We are making this decision in light of the priorities we established last spring, as we looked toward the resumption of face-to-face education on our campus:
The protection of the most vulnerable in our community
The safety and well-being of all students and employees
Residential delivery of courses, with accommodations for remote learning
The closest approximation as practicable of the Covenant experience
The decision to delay the start of our spring semester aligns with the medical advice we've received and complements the decision we made to compress the fall semester and finish before Thanksgiving. Most significantly in this regard, our revised Spring 2021 schedule will allow us to avoid having our community on campus for the peak flu/respiratory disease season. Competition with the flu has real potential to complicate our tracking of, and response to, COVID-19 cases. All of us will be well-served if we can get beyond the peak of the flu and cold season before coming back to campus.
The decision to delay the start of the spring semester also presents several benefits:
It allows us to avoid January weather that is dreary and can negatively impact mental health.
It affords us more access to "outdoor friendly" weather, which gives us the opportunity to take advantage both of the natural beauty that is a feature of our campus and our new outdoor gathering spaces (e.g., the West Pavilion).
It provides more time for you to test negative for COVID-19 after family gatherings over Christmas and New Years. (At present, we plan to require students to supply a negative COVID-19 test prior to returning to campus for the spring semester).
It allows us to offer an online January term (J-Term).
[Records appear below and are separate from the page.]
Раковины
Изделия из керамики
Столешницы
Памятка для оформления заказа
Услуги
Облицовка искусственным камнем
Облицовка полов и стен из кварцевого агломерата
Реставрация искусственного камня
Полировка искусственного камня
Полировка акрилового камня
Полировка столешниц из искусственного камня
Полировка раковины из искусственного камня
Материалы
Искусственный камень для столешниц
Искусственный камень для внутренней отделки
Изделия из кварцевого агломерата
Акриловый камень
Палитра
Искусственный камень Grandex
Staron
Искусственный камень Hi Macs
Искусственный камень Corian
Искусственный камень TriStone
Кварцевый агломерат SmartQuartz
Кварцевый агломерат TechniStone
We'll be providing more details on this offering in the days to come. For now, it is perhaps sufficient to say that there is potential for course-, internship-, and intercultural-requirements to be met during this J-Term.
Needless to say, making this adjustment to our spring calendar disrupts aspects of our normal educational program. Nevertheless, we have become convinced that the benefits outweigh the disadvantages, and that this course of action provides the best path for us to continue to provide for you face-to-face, Covenant College education.
There will be more details to come on this shift in the calendar and its implications for various aspects of our campus life. (For example, we anticipate that some winter athletes will need to return to campus prior to February 1.) Thank you for your patience and persistence as we adapt to an unusual public health situation.